_Job:_
Take from the records below each line that holds "vuelos".

_Records contained in a dataset:_
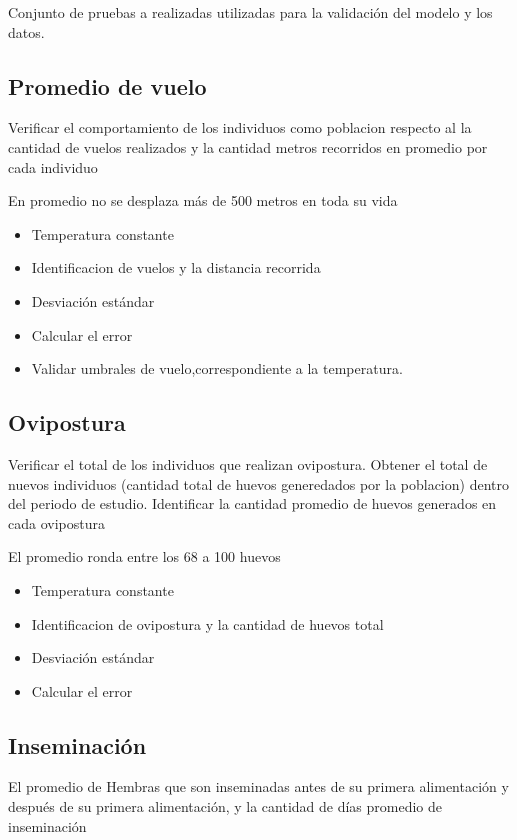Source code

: Conjunto de pruebas a realizadas utilizadas para la validación del modelo y los datos.




\subsection{Promedio de vuelo}
Verificar el comportamiento de los individuos como poblacion respecto al 
la cantidad de vuelos realizados y la cantidad metros recorridos en promedio por cada individuo

En promedio no se desplaza más de 500 metros en toda su vida

\begin{itemize}
    \item Temperatura constante 
    \item Identificacion de vuelos y la distancia recorrida
    \item Desviación estándar
    \item Calcular el error
    \item Validar umbrales de vuelo,correspondiente a la temperatura.
\end{itemize}

\subsection{Ovipostura}
Verificar el total de los individuos que realizan ovipostura. Obtener el total de
nuevos individuos (cantidad total de huevos generedados por la poblacion) dentro 
del periodo de estudio. Identificar la cantidad promedio de huevos generados en cada ovipostura

El promedio ronda entre los 68 a 100 huevos

\begin{itemize}
    \item Temperatura constante 
    \item Identificacion de ovipostura y la cantidad de huevos total
    \item Desviación estándar
    \item Calcular el error
\end{itemize}


\subsection{Inseminación}
El promedio de Hembras que son inseminadas antes de su primera alimentación y después de su primera
alimentación, y la cantidad de días promedio de inseminación
 
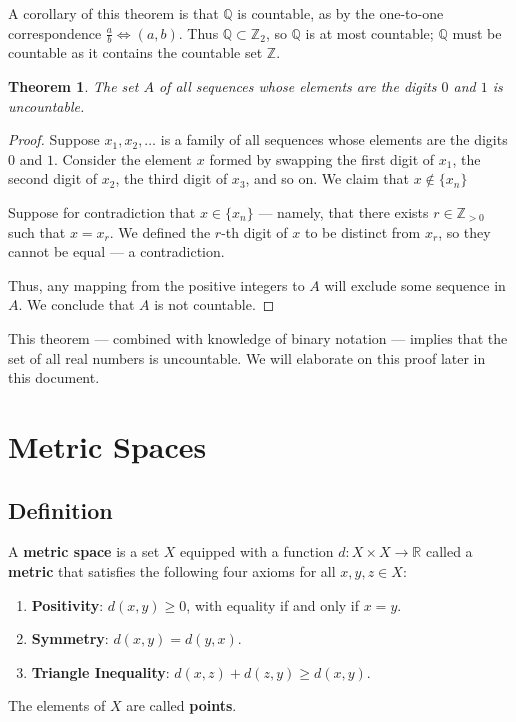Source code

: \documentclass[11pt]{article}
\newtheorem{theorem}{Theorem}
\begin{document}
\newpage

A corollary of this theorem is that $\mathbb{Q}$ is countable, as by the one-to-one correspondence $\tfrac{a}{b} \iff (a, b)$. Thus $\mathbb{Q} \subset \mathbb{Z}_{2}$, so $\mathbb{Q}$ is at most countable; $\mathbb{Q}$ must be countable as it contains the countable set $\mathbb{Z}$.

\begin{theorem}
	The set $A$ of all sequences whose elements are the digits $0$ and $1$ is uncountable.
\end{theorem}
\begin{adjustwidth}{1cm}{}
	\begin{proof}
		Suppose $x_{1}, x_{2}, \ldots$ is a family of all sequences whose elements are the digits $0$ and $1$. Consider the element $x$ formed by swapping the first digit of $x_{1}$, the second digit of $x_{2}$, the third digit of $x_{3}$, and so on. We claim that $x \notin \{ x_{n} \}$
		
		Suppose for contradiction that $x \in \{ x_{n} \}$ --- namely, that there exists $r \in \mathbb{Z}_{> 0}$ such that $x = x_{r}$. We defined the $r$-th digit of $x$ to be distinct from $x_{r}$, so they cannot be equal --- a contradiction.
		
		Thus, any mapping from the positive integers to $A$ will exclude some sequence in $A$. We conclude that $A$ is not countable.
	\end{proof}
\end{adjustwidth}

This theorem --- combined with knowledge of binary notation --- implies that the set of all real numbers is uncountable. We will elaborate on this proof later in this document.


\section{Metric Spaces}


\subsection{Definition}

A \textbf{metric space} is a set $X$ equipped with a function $d : X \times X \to \mathbb{R}$ called a \textbf{metric} that satisfies the following four axioms for all $x, y, z \in X$:
\begin{enumerate}
	\item \textbf{Positivity}: $d(x, y) \ge 0$, with equality if and only if $x = y$.
	\item \textbf{Symmetry}: $d(x, y) = d(y, x)$.
	\item \textbf{Triangle Inequality}: $d(x, z) + d(z, y) \ge d(x, y)$.
\end{enumerate}
The elements of $X$ are called \textbf{points}.
\end{document}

_Task result:_
la cantidad de vuelos realizados y la cantidad metros recorridos en promedio por cada individuo
    \item Identificacion de vuelos y la distancia recorrida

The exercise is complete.